La situación es apocalíptica. Al Papa no le gusta la idea corriente de una predicación apocalíptica que solo sirve para atemorizar. Pero, de hecho, su planteamiento es apocalíptico en el sentido bíblico del término: “El Apocalipsis se refiere a ‘una Buena Noticia, la eterna, la que él debía anunciar a los habitantes de la tierra, a toda nación, familia, lengua y pueblo’ (Ap 14,6)” (EG 22). Su discurso es una apelación dramática sobre un eventual acabo mundi, pero una apelación que, por estar preñada de esperanza, debiera provocar una respuesta activa ahora, justo cuando todavía es tiempo de hacer algo por la Tierra. El peligro es fatal. Nadie puede restarse y dejar que los acontecimientos sigan su curso.
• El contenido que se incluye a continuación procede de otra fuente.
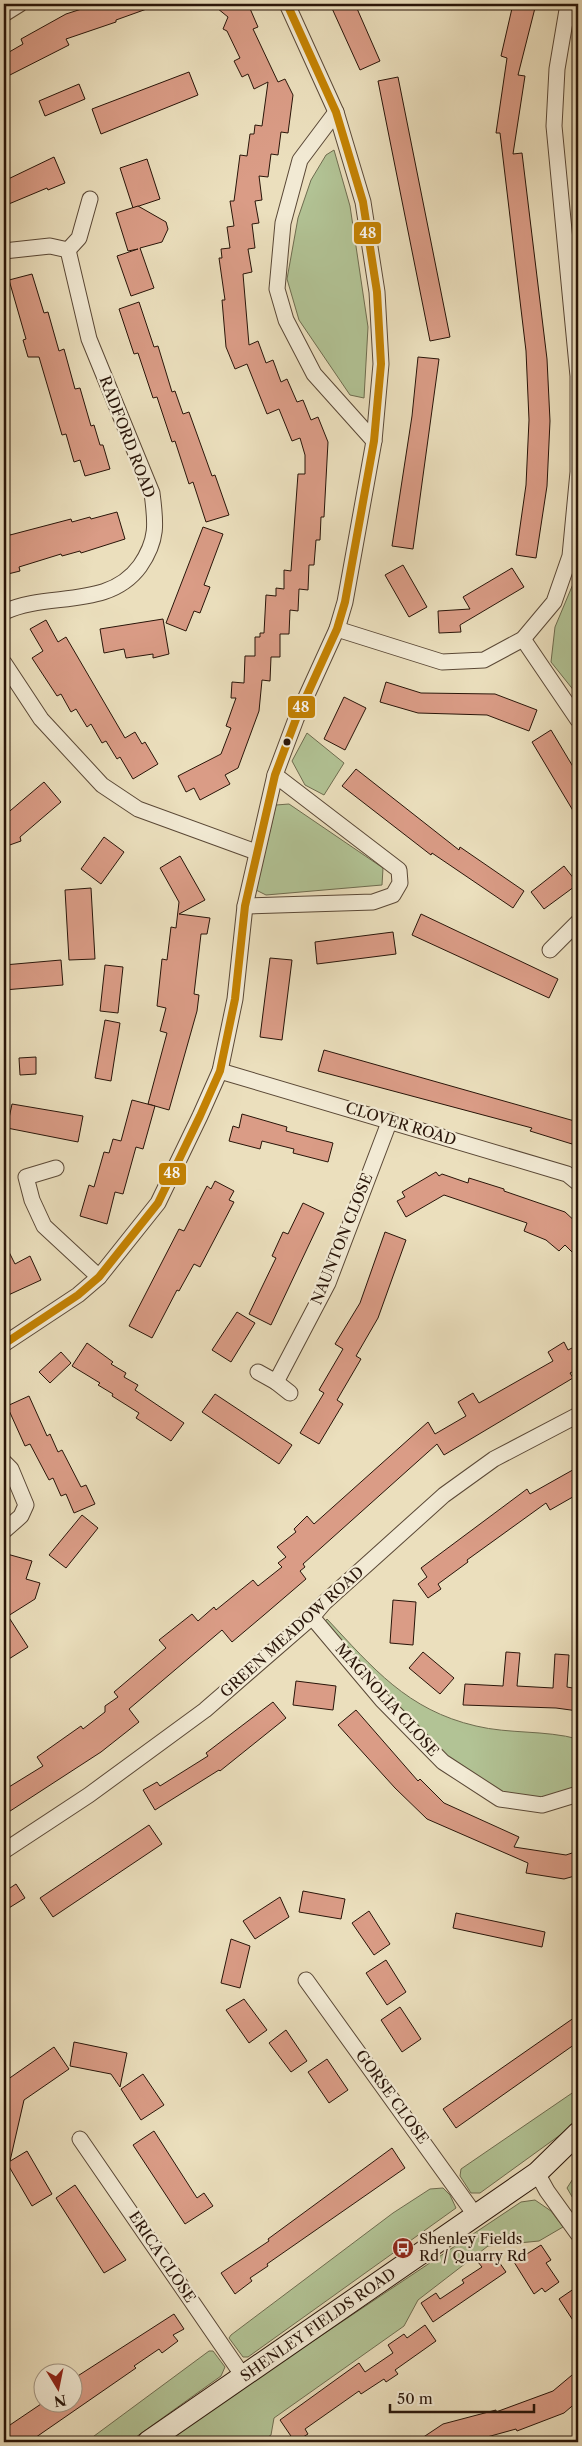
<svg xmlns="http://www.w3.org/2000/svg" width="582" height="2446" font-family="'Libre Caslon Text',serif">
<rect width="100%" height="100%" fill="#ebdfbd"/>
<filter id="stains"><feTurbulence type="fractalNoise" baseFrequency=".004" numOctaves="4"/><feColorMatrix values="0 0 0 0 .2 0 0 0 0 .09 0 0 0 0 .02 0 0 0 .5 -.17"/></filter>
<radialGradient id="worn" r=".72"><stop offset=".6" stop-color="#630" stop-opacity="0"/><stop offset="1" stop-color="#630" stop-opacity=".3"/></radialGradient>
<g fill="#b2c395" stroke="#6e6c4f">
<path d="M334,150L350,206L368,327L364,398L350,395L299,320L287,279L298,218L311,180L326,155Z"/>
<path d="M573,584L578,585V691L575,692L551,662L555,627Z"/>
<path d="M307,733L344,763L324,795L305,785L292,761Z"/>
<path d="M289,804L383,868L382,885L266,895L256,890L276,805Z"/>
<path d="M327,1619C373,1668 407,1710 476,1726C509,1734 545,1730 578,1739V1789L541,1800L499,1793L445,1758L323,1624Z"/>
<path d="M578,2089V2122L480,2193H471L460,2176L461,2169Z"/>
<path d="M578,2171V2207L567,2188Z"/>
<path d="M443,2188L450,2195L456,2208L248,2357H243L229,2338L231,2335L393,2213L430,2189Z"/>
<path d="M535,2200L551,2211L563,2227L539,2241L488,2246L418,2300L404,2326L274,2418L271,2435L260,2442H162L521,2202Z"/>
<path d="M209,2351H213L225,2367L221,2376L129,2442H86Z"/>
</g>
<g fill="#da9c86" stroke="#291509">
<path d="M97,4H155V6L116,20V22L66,39L69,45L4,78V55L23,44L21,39L66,14Z"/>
<path d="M212,4H248L258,27L253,29L278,82L285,79L293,95L288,133L281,132L278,155L271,154L268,177L259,176L262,200L255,201L259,223L252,224L255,248L248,249L252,272L243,274L249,345L258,341L266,363L273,360L281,382L287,379L297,402L303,400L311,420L318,417L328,442L324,517H321L320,540H316L314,565H309L308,590L299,589L298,611L290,610L289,634H280V657H271L270,681L262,680L259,711L238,768L225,775L230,784L200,800L194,788L186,792L178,776L221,754L231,728L226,726L236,698H231L232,682L244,683L245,656H255V637H260V633H264L266,595L276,596V588L284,589V570L291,571L298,474H305V455L300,438L292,441L279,409L267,414L247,364L235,369L226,347L222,300H225L219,258H222L221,249L230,248L227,227L234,226L230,201H234L240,155L247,156L250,134H254L255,125L262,126L268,82L254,89L248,74L242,77L234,61L240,58L227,31L223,29L228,17Z"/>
<path d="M330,4H355L380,61L360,70Z"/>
<path d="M513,4H536L518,75L525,76L513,154L522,153L547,359L550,421L547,486L536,558L516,555L526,485L529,420L526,351L500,133H496L507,58L501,56Z"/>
<path d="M189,72L198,95L101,134L92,109Z"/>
<path d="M398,77L450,337L430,341L378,81Z"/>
<path d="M79,84L85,99L45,116L39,101Z"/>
<path d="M54,157L65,183L48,190L47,188L4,206V181Z"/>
<path d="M147,159L160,199L133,208L120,168Z"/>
<path d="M138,206L166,222L168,229L162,242L140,248L154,288L131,296L117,256L138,249L128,251L116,213Z"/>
<path d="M32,274L44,313L48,312L59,351L64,349L75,389L80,388L91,426L94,425L100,445H103L110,469L85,476L80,460L74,462L66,434L62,435L39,357H28L23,340L26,339L9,280Z"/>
<path d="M139,302L154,347L158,346L172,392L175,391L183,414L189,412L212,476L215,475L229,515L206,522L193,482L189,484L175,441L172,442L157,397L153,398L138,353L134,354L119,309Z"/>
<path d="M418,357L439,359L413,549L392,546L412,416Z"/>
<path d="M117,512L125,539L81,553L80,551L62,556L61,554L19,567L20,571L4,575V528H8L10,535L71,519L72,522L90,517L91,519Z"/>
<path d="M203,527L223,534L204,585L210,587L200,613L194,611L186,631L166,623Z"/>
<path d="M403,565L427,607L409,617L385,575Z"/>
<path d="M512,568L524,587L460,625L461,632L439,633L438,611L470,609L463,597Z"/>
<path d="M163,619L169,654L153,658V654L126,658L124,649L104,653L100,629Z"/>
<path d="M46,620L58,642L66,637L125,738L135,732L142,744L145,742L158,764L133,779L120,757L117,759L106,741L102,743L91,724L87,727L76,709L71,712L61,694L57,696L32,658L43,651L30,629Z"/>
<path d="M386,682L421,693L495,694L537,710L529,731L487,715L418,713L380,702Z"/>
<path d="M344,697L366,708L345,750L324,739Z"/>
<path d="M551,730L578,775V819L532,742Z"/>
<path d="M356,769L459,850L460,847L524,891L513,908L432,853L431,855L342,786Z"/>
<path d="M44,782L61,802L20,837L21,841L4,847V816Z"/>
<path d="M104,837L124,852L101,884L81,869Z"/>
<path d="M180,856L205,900L179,914L210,918L207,934H201L194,994L199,995L197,1011L169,1110L148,1104L167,1033L160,1031L166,1008L157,1006L162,959L167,960L171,927L176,928L179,902L160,868Z"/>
<path d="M564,866L578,884L544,909L531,892Z"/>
<path d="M91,888L95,959L69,960L65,890Z"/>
<path d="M421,914L558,979L549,998L412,935Z"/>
<path d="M393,932L396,954L317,964L315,942Z"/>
<path d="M270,958L292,960L282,1040L260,1037Z"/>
<path d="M61,960L63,985L4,990V965Z"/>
<path d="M105,965L123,967L118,1013L100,1011Z"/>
<path d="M105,1020L120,1023L111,1081L95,1078Z"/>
<path d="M324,1050L578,1122L572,1144L530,1131L532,1128L318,1071Z"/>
<path d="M36,1057V1074L20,1075L19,1058Z"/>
<path d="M132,1100L155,1106L143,1149L136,1147L123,1194L115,1192L107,1224L80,1216L89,1185L94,1187L104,1152L109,1153L113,1139L121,1141Z"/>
<path d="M12,1104L83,1116L78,1142L7,1128Z"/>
<path d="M242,1114L287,1127L286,1131L333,1143L328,1162L293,1153L294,1149L262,1141L260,1149L229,1141L233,1126L239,1128Z"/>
<path d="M436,1172L439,1176L442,1174L468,1183L469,1178L504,1189V1191L565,1212L578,1224V1258L565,1245L559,1251L546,1240L524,1231L527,1223L444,1195L406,1217L397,1201L405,1197L402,1192Z"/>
<path d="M215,1181L234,1191L229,1200L234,1202L200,1267L194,1264L179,1291L177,1290L152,1338L129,1326L179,1229L184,1231L207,1186L211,1189Z"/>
<path d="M303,1203L324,1213L271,1325L249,1314L276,1258L272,1256L283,1232L288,1234Z"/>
<path d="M385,1232L406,1240L378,1318L356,1356L361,1359L337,1400L343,1404L319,1444L300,1433L324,1393L319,1390L343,1349L335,1344L360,1303Z"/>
<path d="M4,1242L15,1264L30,1256L41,1280L4,1297Z"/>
<path d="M237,1312L255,1323L231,1362L212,1350Z"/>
<path d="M564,1342L568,1350L574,1347L578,1356V1369L570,1373L573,1378L444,1455L437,1444L303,1564L305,1567L300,1571L306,1579L264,1615L232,1642L222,1630L129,1709L139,1722L101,1752L4,1815V1790L43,1766L37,1757L81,1726L83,1729L105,1712V1706L118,1697L114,1692L166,1648L159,1640L192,1614L198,1621L214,1607L216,1610L253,1580L258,1586L282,1567L278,1563L286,1557L277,1547L296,1532L294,1529L307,1516L314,1524L428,1422L435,1434L466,1416L458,1402L473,1393L479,1403L553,1361L548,1352Z"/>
<path d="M87,1343L113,1362L111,1364L126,1373L124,1377L138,1385L135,1390L184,1423L171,1441L136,1418L139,1413L112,1396L113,1394L98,1385L100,1383L72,1366Z"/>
<path d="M61,1352L71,1363L50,1383L39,1372Z"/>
<path d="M215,1394L292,1445L279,1464L202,1412Z"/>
<path d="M29,1396L47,1436L50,1434L58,1452L62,1450L81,1487L86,1485L95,1504L74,1513L66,1494L61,1496L53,1478L49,1480L30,1444L25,1446L7,1406Z"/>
<path d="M578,1467V1494L550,1510L546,1503L467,1560L468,1562L438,1584L441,1589L428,1598L418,1584L427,1577L421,1568L527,1489L530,1494Z"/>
<path d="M82,1515L98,1528L66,1568L49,1555Z"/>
<path d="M7,1554L32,1561L26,1579L40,1583L35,1599L8,1616L28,1647L4,1662V1565Z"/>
<path d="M393,1600L416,1602L413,1645L390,1643Z"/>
<path d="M423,1652L454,1678L440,1694L409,1668Z"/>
<path d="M506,1652L520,1653L517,1686L553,1688L555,1654L569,1655L567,1687L578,1689V1711L556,1708L463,1705L465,1684L503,1686Z"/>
<path d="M296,1681L336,1686L333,1710L293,1705Z"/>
<path d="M273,1702L286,1718L220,1771L219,1770L155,1810L143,1790L157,1782L160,1786L208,1756L206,1753Z"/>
<path d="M356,1710L418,1781L420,1779L444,1803L519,1837L514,1847L566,1855L578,1851V1875L564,1879L526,1873L528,1863L427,1819L395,1788L338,1725Z"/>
<path d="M149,1825L162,1844L53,1917L40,1898Z"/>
<path d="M16,1884L25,1898L4,1911V1892Z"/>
<path d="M303,1891L345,1899L341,1919L299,1912Z"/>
<path d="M280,1897L289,1917L255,1939L243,1921Z"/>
<path d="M369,1911L390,1944L374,1955L352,1923Z"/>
<path d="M456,1913L545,1932L542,1947L453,1928Z"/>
<path d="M231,1939L250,1946L240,1988L221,1983Z"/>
<path d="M386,1960L406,1992L387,2005L366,1973Z"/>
<path d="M244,1999L267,2030L249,2043L226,2010Z"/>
<path d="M400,2007L421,2039L402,2052L381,2020Z"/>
<path d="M578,2015V2042L456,2128L443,2109Z"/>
<path d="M286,2030L307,2061L291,2072L269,2043Z"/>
<path d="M74,2042L127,2053L120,2087L111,2074L70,2066Z"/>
<path d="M54,2047L69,2069L24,2100L10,2161L4,2160V2082Z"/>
<path d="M327,2059L348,2090L329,2103L308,2072Z"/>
<path d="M143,2074L164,2105L141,2120L121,2089Z"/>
<path d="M154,2131L197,2198L204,2193L213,2206L185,2224L133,2145Z"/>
<path d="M392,2148L405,2168L267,2264L268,2266L250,2278L252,2281L235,2294L221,2273L269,2241L268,2239Z"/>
<path d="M27,2151L52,2194L32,2206L7,2163Z"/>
<path d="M75,2185L126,2260L104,2273L56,2198Z"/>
<path d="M541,2245L551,2260L546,2263L559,2282L545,2292L542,2288L534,2294L514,2262Z"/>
<path d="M492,2252L506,2272L433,2322L421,2303L436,2293L440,2299L464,2283L462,2280L482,2267L478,2262Z"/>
<path d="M578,2286V2328L559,2299Z"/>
<path d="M174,2314L184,2329L173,2335L178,2341L162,2353L159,2349L134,2366L136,2368L29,2442H4V2429L41,2404H72L73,2379Z"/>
<path d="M425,2325L436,2341L395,2370L398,2374L386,2382L384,2379L361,2394L359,2391L305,2429L308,2434L295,2442L280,2420L359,2363L365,2372L393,2353L388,2345L404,2334L407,2338Z"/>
<path d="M578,2370V2401L564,2413L517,2431L516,2429L469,2442H416L443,2424L496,2410V2412L553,2391Z"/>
</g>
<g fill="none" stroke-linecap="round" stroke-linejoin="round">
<g stroke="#5a4836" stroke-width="17">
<g id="street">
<path d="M4,14L20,4"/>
<path d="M336,112L300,160L283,223L277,289L286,320L314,374L374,441"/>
<path d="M68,250L79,238L90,199"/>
<path d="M4,251L50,246L68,250L89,339L152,493C156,523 158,540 140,566C108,610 48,591 4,612"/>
<path d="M337,629L442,662L484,660L523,639L554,602L570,556L578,472V376L554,126L557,69L568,4"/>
<path d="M523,639L578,720"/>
<path d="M4,663L41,719L102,785L138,809L256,852"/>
<path d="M245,906L373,902L393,895L400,883L399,870L275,775"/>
<path d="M550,950L578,922"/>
<path d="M220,1071L567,1174L578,1183"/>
<path d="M56,1168L26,1177L32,1200L44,1226L99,1277"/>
<path d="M4,1344L78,1295L99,1277L158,1203L200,1116L220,1071L235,999L245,906L275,775L296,719L337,629L345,602L374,441L381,364L377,292L363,202L336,112L287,4"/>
<path d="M258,1372L276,1382L328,1283L390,1120"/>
<path d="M276,1382L290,1393"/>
<path d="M4,1462L11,1469L26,1505L21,1516L4,1531"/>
<path d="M312,1617L382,1700L443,1762L500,1799L542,1805L578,1794"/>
<path d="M4,1851L89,1795L205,1710L312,1617L324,1603L444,1495L494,1459L578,1415"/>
<path d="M306,1980L476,2216"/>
<path d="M80,2139L243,2376"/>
<path d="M537,2173L547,2191L578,2234"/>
</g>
</g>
<g stroke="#291509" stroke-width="23">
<path id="secondary" d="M148,2442L537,2173L578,2133"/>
</g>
<use href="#street" stroke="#f2ead4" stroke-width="15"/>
<use href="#secondary" stroke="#f2ead4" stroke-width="21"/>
<g stroke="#f2ead4" stroke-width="11">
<path id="bus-1" d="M4,1344L78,1295L99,1277L158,1203L200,1116L220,1071L235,999L245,906L275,775L296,719L337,629L345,602L374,441L381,364L377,292L363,202L336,112L287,4"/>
</g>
<use href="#bus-1" stroke="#c48202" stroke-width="8"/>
</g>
<defs>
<g id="bus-disc" transform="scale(1.125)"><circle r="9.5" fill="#8f2418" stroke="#f2ead4"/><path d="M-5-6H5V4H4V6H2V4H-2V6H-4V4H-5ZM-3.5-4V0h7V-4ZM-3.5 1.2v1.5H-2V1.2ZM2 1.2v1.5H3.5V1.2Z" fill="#fff"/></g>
</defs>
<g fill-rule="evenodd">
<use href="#bus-disc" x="403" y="2248"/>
</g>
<circle fill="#291509" stroke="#f2ead4" stroke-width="2" cx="287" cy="742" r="4.5"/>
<g text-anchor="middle" stroke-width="4.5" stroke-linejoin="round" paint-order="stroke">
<g font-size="15" fill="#291509" stroke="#f2ead4">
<text transform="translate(127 437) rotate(69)" y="5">RADFORD ROAD</text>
<text transform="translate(401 1124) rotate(17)" y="5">CLOVER ROAD</text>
<text transform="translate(342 1239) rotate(-68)" y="5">NAUNTON CLOSE</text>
<text transform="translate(292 1632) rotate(-42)" y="5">GREEN MEADOW ROAD</text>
<text transform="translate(387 1700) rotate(48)" y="5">MAGNOLIA CLOSE</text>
<text transform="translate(392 2097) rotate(54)" y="5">GORSE CLOSE</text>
<text transform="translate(162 2257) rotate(56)" y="5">ERICA CLOSE</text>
<text transform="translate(318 2325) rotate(-35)" y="5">SHENLEY FIELDS ROAD</text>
</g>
<g font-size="15" fill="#291509" stroke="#f2ead4" text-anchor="start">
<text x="419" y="2244">Shenley Fields<tspan x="419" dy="17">Rd / Quarry Rd</tspan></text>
</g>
</g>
<g stroke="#f2ead4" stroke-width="2">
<rect x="353" y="221" width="29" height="24" rx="5" fill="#c48202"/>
<rect x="287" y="695" width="29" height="24" rx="5" fill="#c48202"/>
<rect x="158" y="1162" width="29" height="24" rx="5" fill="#c48202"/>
</g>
<g font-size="14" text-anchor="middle" font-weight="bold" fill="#fff">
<text x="368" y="238">48</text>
<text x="301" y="712">48</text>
<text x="172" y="1178">48</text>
</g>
<rect width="582" height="2446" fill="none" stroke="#ebdfbd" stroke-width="20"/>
<rect x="5" y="5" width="572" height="2436" fill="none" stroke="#291509" stroke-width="2.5"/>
<rect x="10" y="10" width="562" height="2426" fill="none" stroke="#291509"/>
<g transform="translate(58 2388) rotate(170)"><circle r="24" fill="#f2ead4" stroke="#a29583"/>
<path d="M0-4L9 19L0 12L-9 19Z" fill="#8f2418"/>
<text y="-8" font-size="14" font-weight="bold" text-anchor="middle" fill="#291509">N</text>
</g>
<path d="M390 2404v8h144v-8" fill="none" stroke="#291509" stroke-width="2.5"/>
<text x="397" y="2404" font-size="15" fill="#291509" stroke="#f2ead4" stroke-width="4" paint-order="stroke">50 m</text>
<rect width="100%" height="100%" filter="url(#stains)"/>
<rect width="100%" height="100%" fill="url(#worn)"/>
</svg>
Francisco, al plantear acciones concretas que puedan contrarrestar la injusticia y el caos ecológico, convoca a todas las fuerzas sociales, culturales y religiosas que pueden hacer algo. Las llama al diálogo (cf. índice del Capítulo V de LS). Antes que nada, se requiere “tomar dolorosa conciencia, atrevernos a convertir en sufrimiento personal lo que le pasa al mundo, y así reconocer cuál es la contribución que cada uno puede aportar” (LS 19). El problema es tan grande que atañe a todos y solo puede ser resuelto por todos. Cada cual debe hacer su aporte. El desafío es personal y político.